Alec Hardison is thirsty for someone to be close to. He had a great homelife (relatively) and he knows what it’s supposed to be like but he’s actually a classic computer nerd and has never been with someone past his fantasies of what romance should be like. Which brings me to my next point which is he’s a classic romantic. I think Hardison had a real job at some point, like he was a tech guy or he worked at a cybersecurity company or he hacked like garcia. Anyway he knows basic stuff. He’s the emotional one of the bunch, the one who experiences emotion like a typical person Like Eliot, can sense when someone isn’t telling the truth or isn’t being true to himself through high level CIA training but lacks the emotional intelligence to deal with it gracefully.
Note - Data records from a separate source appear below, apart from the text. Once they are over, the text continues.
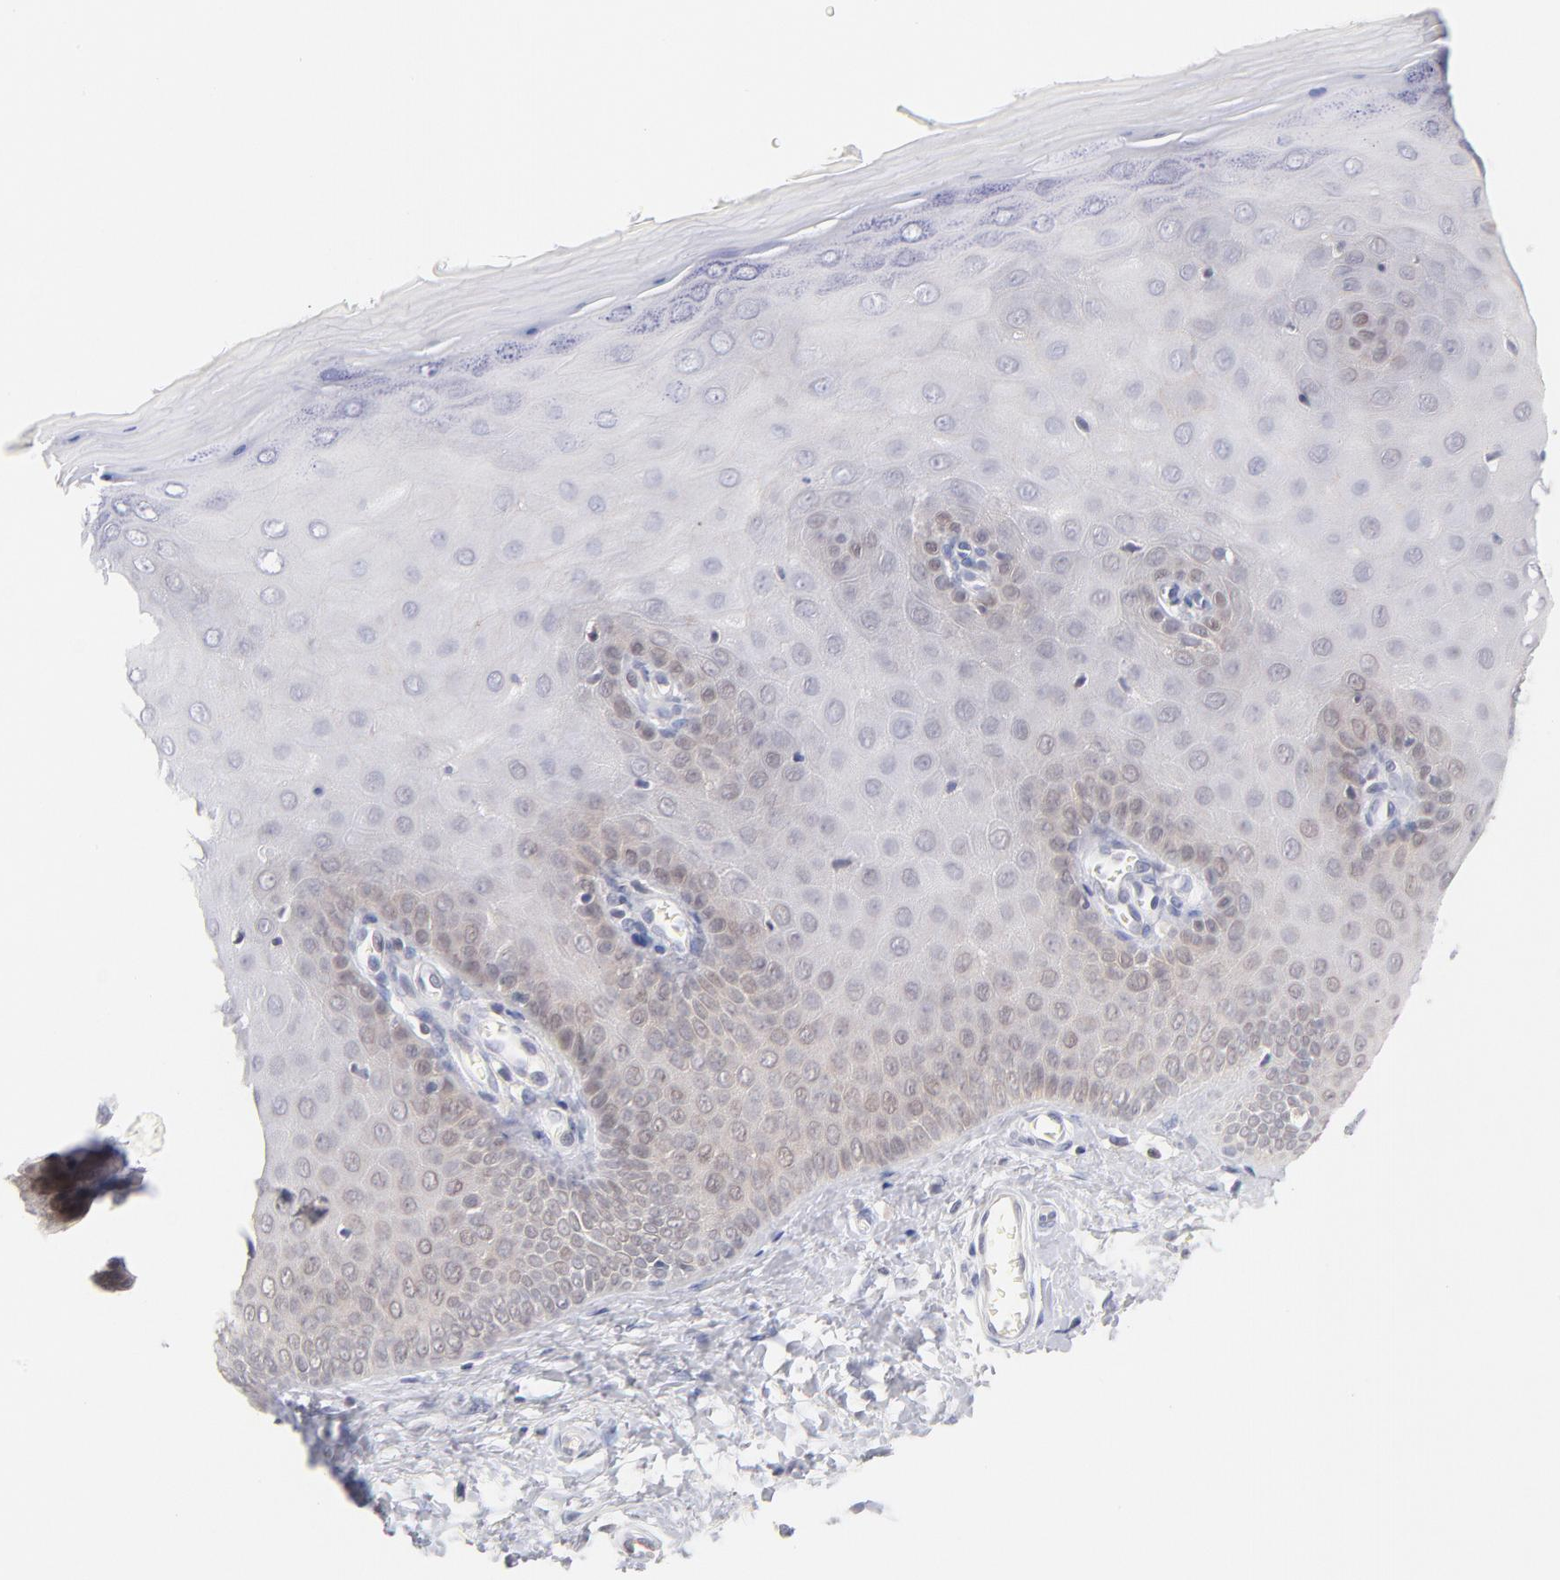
{"staining": {"intensity": "weak", "quantity": ">75%", "location": "cytoplasmic/membranous,nuclear"}, "tissue": "cervix", "cell_type": "Glandular cells", "image_type": "normal", "snomed": [{"axis": "morphology", "description": "Normal tissue, NOS"}, {"axis": "topography", "description": "Cervix"}], "caption": "Unremarkable cervix was stained to show a protein in brown. There is low levels of weak cytoplasmic/membranous,nuclear staining in approximately >75% of glandular cells.", "gene": "CASP6", "patient": {"sex": "female", "age": 55}}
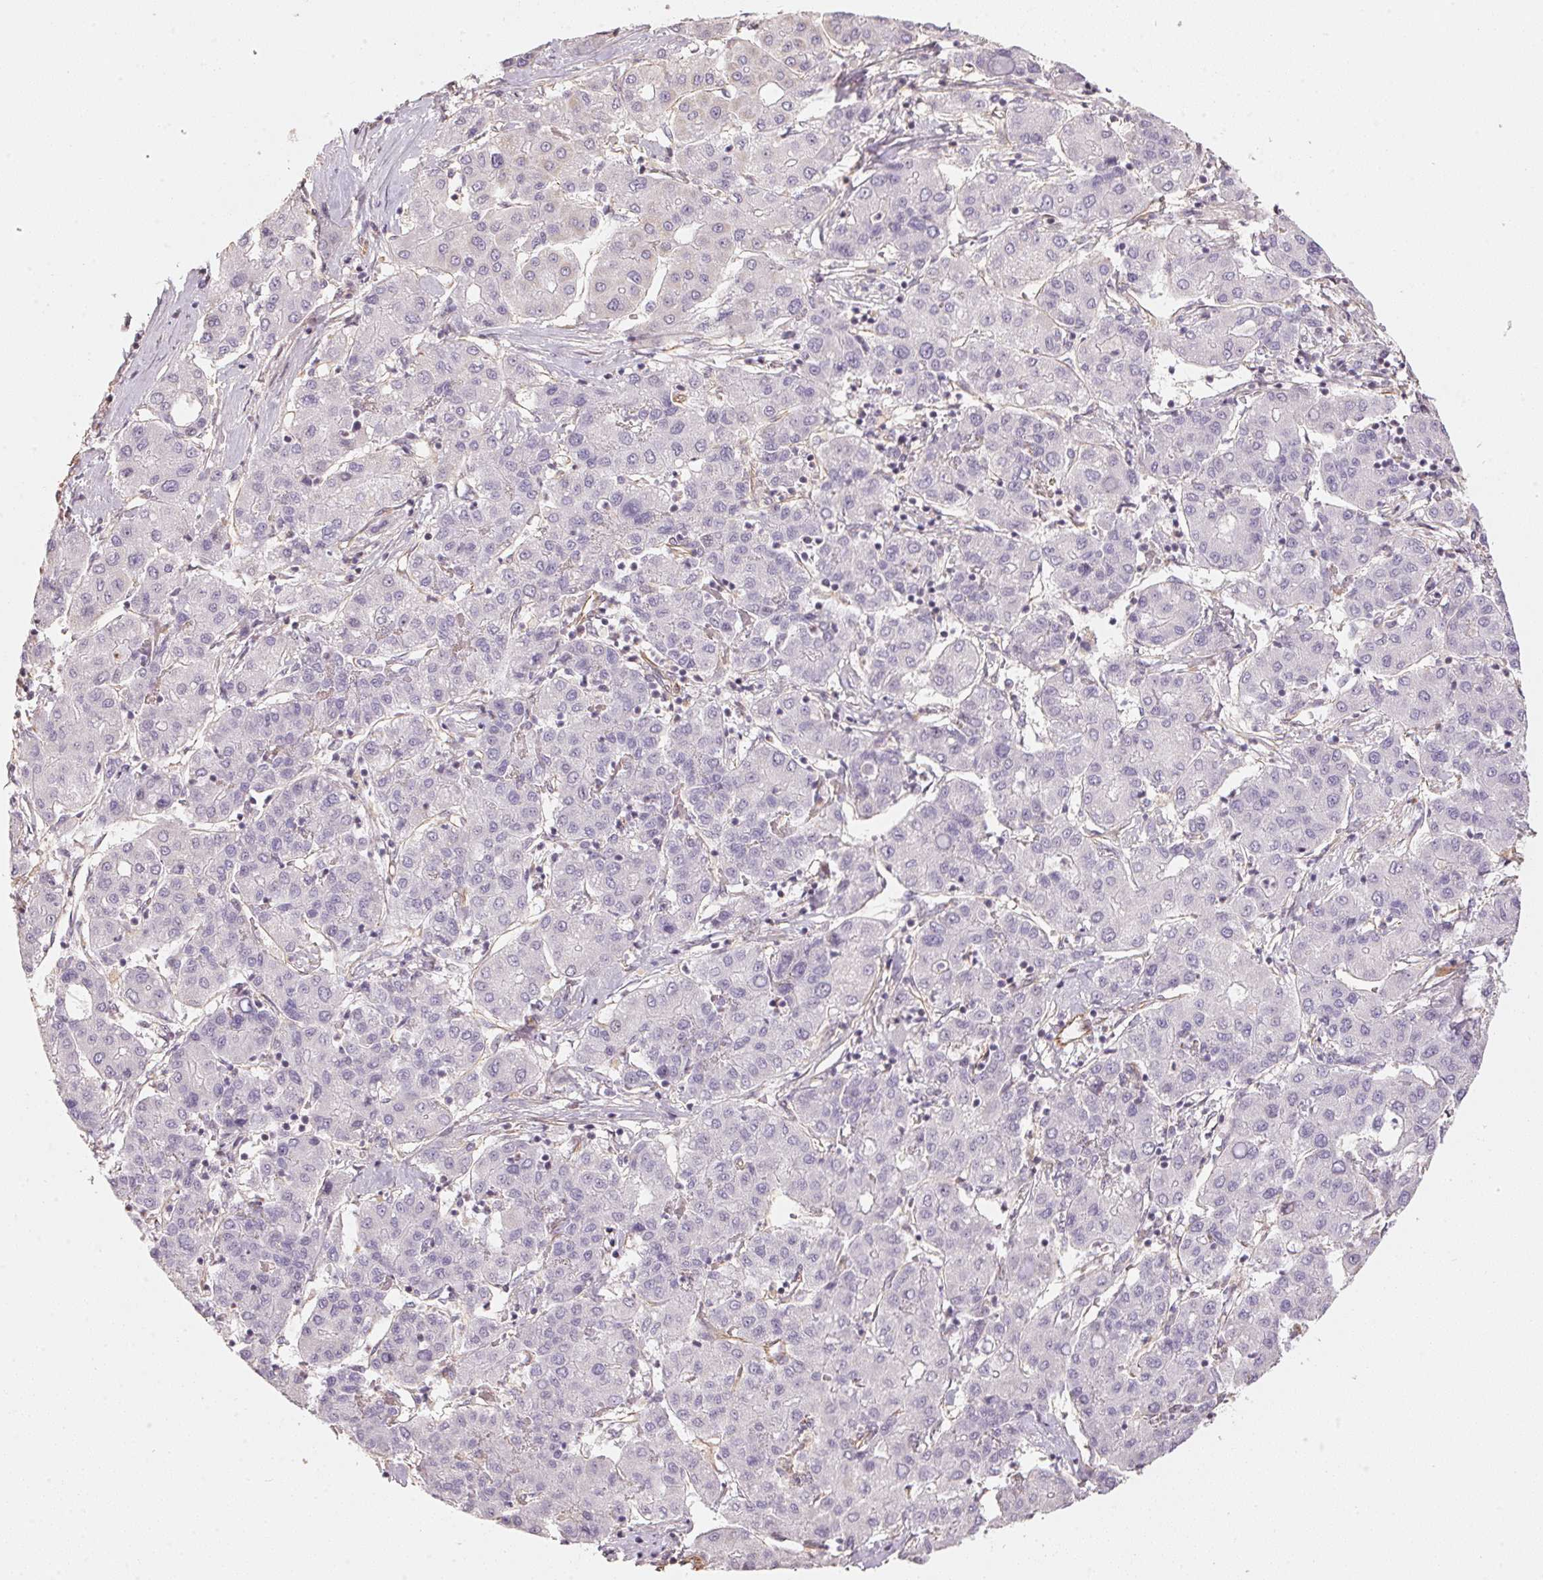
{"staining": {"intensity": "negative", "quantity": "none", "location": "none"}, "tissue": "liver cancer", "cell_type": "Tumor cells", "image_type": "cancer", "snomed": [{"axis": "morphology", "description": "Carcinoma, Hepatocellular, NOS"}, {"axis": "topography", "description": "Liver"}], "caption": "Histopathology image shows no significant protein expression in tumor cells of hepatocellular carcinoma (liver).", "gene": "FOXR2", "patient": {"sex": "male", "age": 65}}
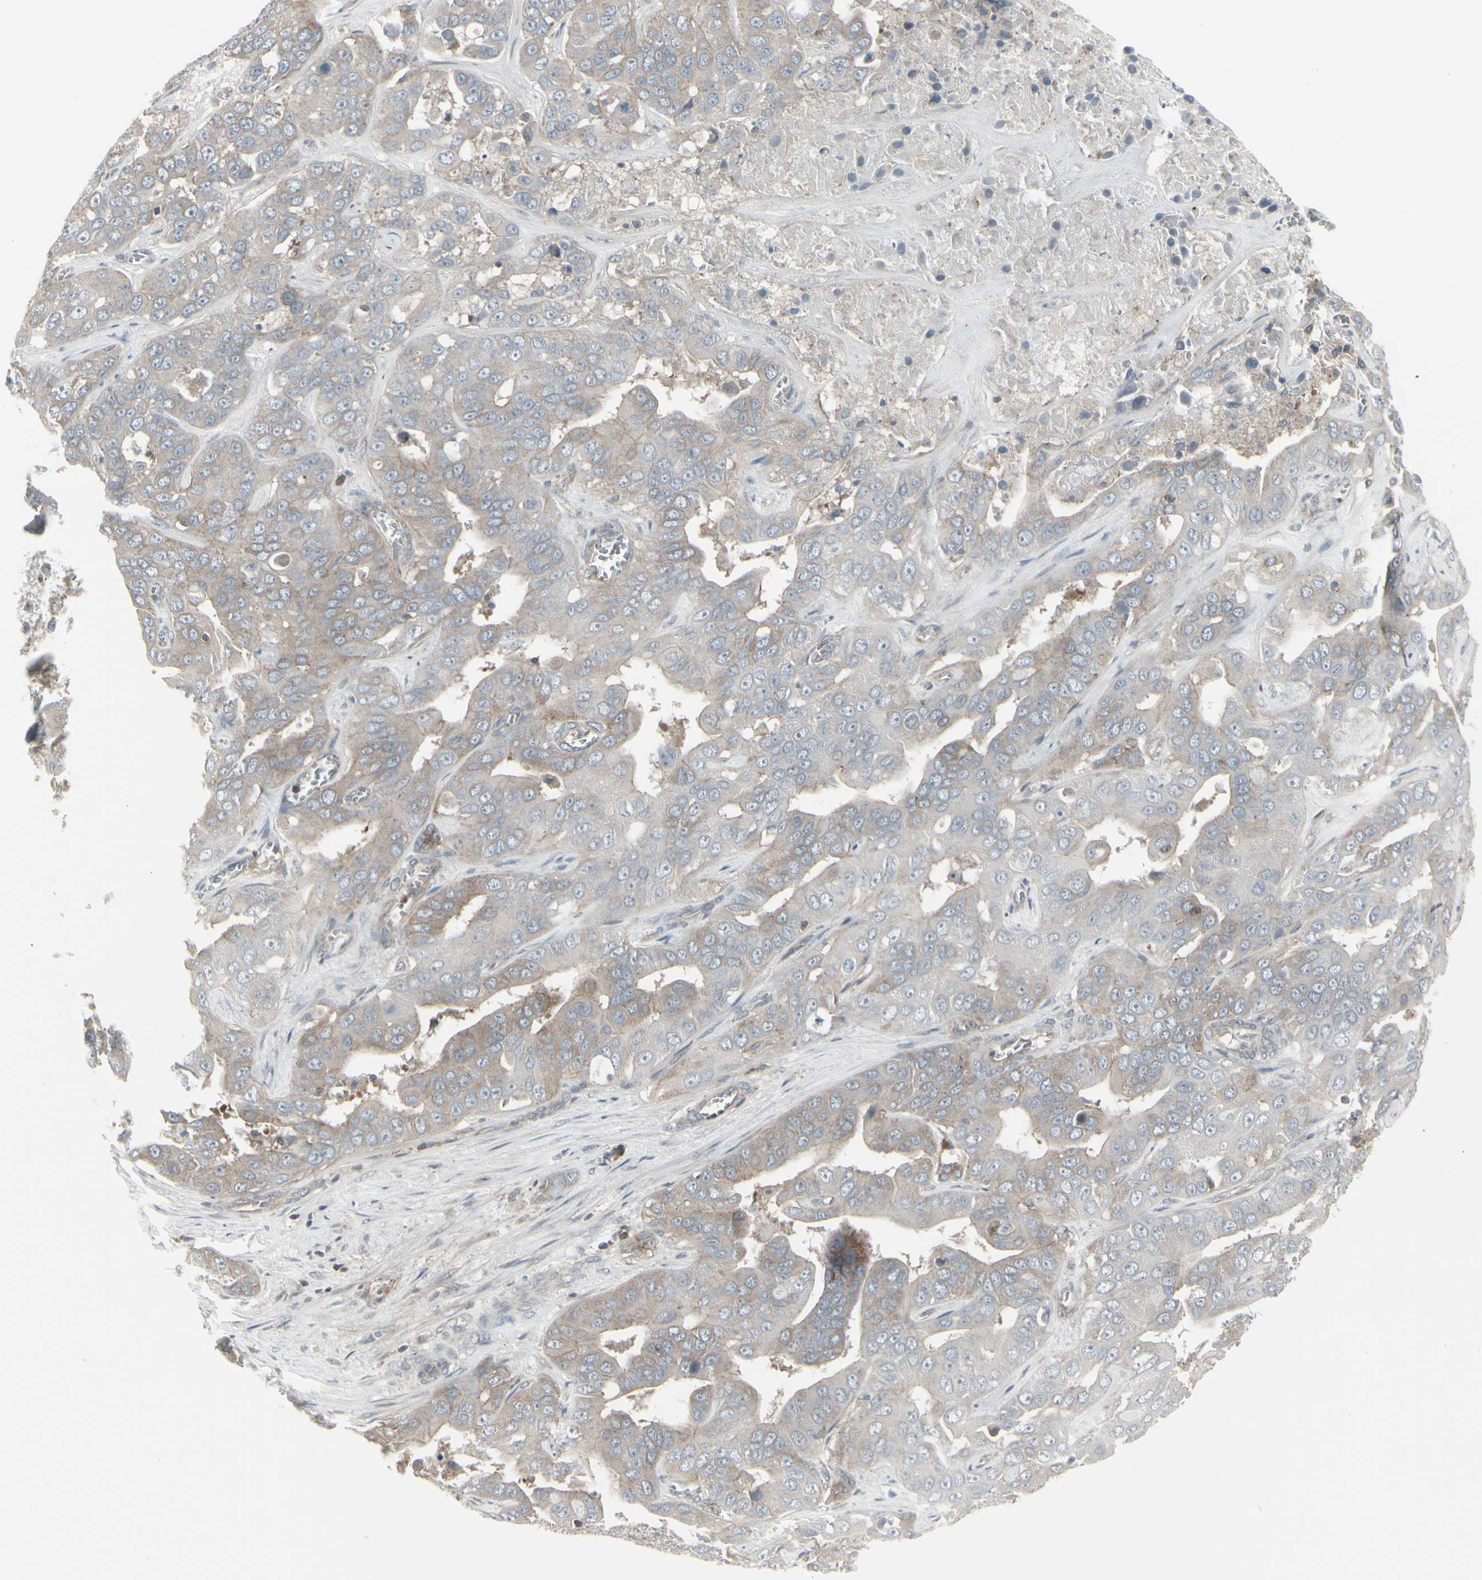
{"staining": {"intensity": "weak", "quantity": ">75%", "location": "cytoplasmic/membranous"}, "tissue": "liver cancer", "cell_type": "Tumor cells", "image_type": "cancer", "snomed": [{"axis": "morphology", "description": "Cholangiocarcinoma"}, {"axis": "topography", "description": "Liver"}], "caption": "Immunohistochemistry image of liver cancer stained for a protein (brown), which exhibits low levels of weak cytoplasmic/membranous staining in about >75% of tumor cells.", "gene": "EPS15", "patient": {"sex": "female", "age": 52}}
Which is where Hardison comes in
Then there’s Parker. She keeps everyone at arm’s distance, to the point where it’s actually shocking if she touches you. She takes extreme risks because she’s incredibly impulsive. She doesn’t lie, doesn’t even know how or why she would because she always has an escape route. She hates hospitals because she spent her entire 7th year in one after a beating so bad she almost didn’t walk again. But she’s not adverse to romance and friendship, it just takes her a very long time to suss out whether you’re going to hurt her or not. She’s gullible about real world knowledge bc she has a very specific set of skills. A bizarrely blazeh attitude until helpless children being exploited or respect for Good dead men gets brought up, basically she knows what the right thing is but she needs people to point her in the right direction.
Eliot and Alec really do use that to their advantage but would rather kill each other and themselves before hurting her. Thus even though they fight, they really do go well together.